Ik kom op de motie van de heren Haverkamp, Van Dam, Voordewind en Van Baalen.

De voorzitter:

Dit is de motie op stuk nr. 34.

Minister Koenders:

De motie verzoekt de regering, een platform wederopbouw na conflict op te richten. Ik dank de indieners voor deze motie. Ik zie haar wel als een ondersteuning van het beleid. De regering is van mening dat er op zich voldoende fora voor overleg over economische wederopbouw bestaan. Kern is de departementale Stuurgroep Wederopbouw, waarin de ministeries van Buitenlandse Zaken, Defensie, BZK, Justitie en Financiën vertegenwoordigd zijn. Ook bestaan er overlegfora op landenspecifieke basis, waarin overheid, ngo's en bedrijfsleven zijn vertegenwoordigd, zoals de Werkgroep Economische Wederopbouw Afghanistan. Zoals de indieners hebben gezegd: mocht in landen in postconflictsituaties behoefte bestaan aan een soortgelijk forum, dan zullen wij dit serieus in overweging nemen. Ik neem aan dat dit in veel gevallen zeer actueel zal zijn.

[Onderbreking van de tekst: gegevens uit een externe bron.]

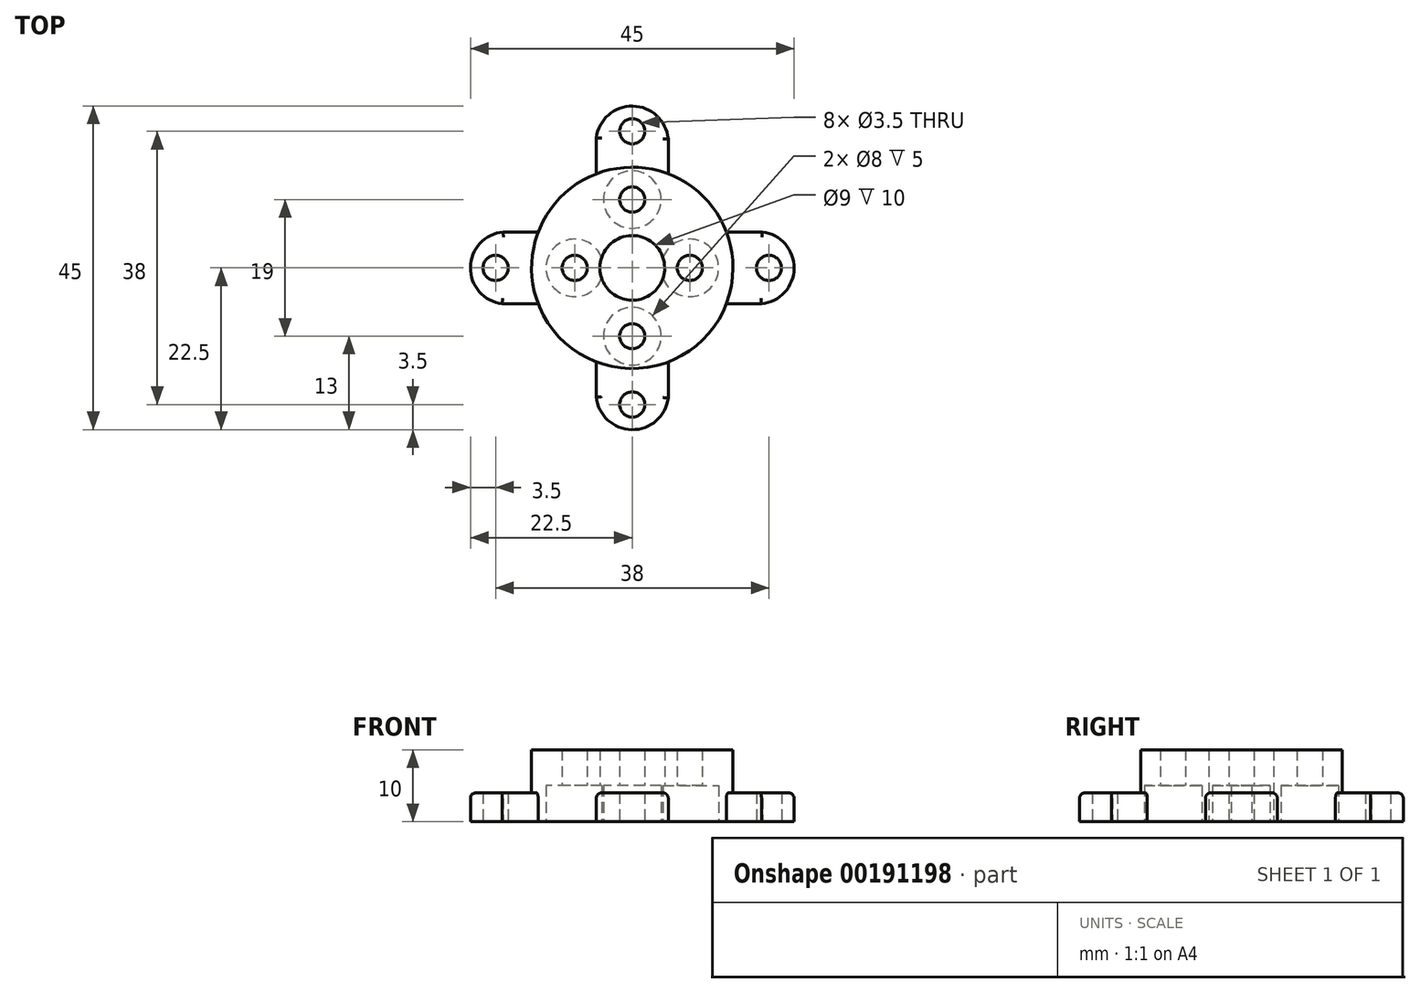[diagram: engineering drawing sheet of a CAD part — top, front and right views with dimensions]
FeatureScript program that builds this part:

Ik kom op de moties die zijn ingediend door de heer Boekestijn. Ik zal beginnen met de motie waarin de regering wordt verzocht, het budget niet meer mee te laten stijgen met de groei van het bruto nationaal product.

De voorzitter:

Dat is de motie op stuk nr. 37.

Minister Koenders:

Bij deze motie is een overweging gegeven. De heer Boekestijn zal begrijpen dat ik aanvaarding van deze motie ten stelligste ontraad. Ik zou dit buitengewoon onverstandig vinden. Ik heb in het debat aangegeven dat juist de effectiviteit van ontwikkelingssamenwerking sterk is verbeterd, dat wij flinke resultaten halen, dat er grote verschillen bestaan in de wereld en dat juist internationale afspraken en hoe wij ons daartoe verhouden de kracht vormen van de Nederlandse internationale positie. Er bestaat ook geen relatie tussen onderuitputting c.q. geforceerde uitgaven enerzijds en ontwikkeling van het OS-budget anderzijds. Dat is onjuist. Wij hebben een planningsmechanisme dat ik ook tijdens het algemeen overleg over de IOB nader heb gekwalificeerd. Nederland heeft grote waardering geoogst voor de ODA-norm. Wij hebben in Europa vastgelegd hoe dit door anderen zal worden opgevolgd. Koppeling aan het bnp houdt overigens ook in dat de ontwikkeling van het OS-budget in economisch slechte tijden gematigd of zelfs negatief is en omgekeerd.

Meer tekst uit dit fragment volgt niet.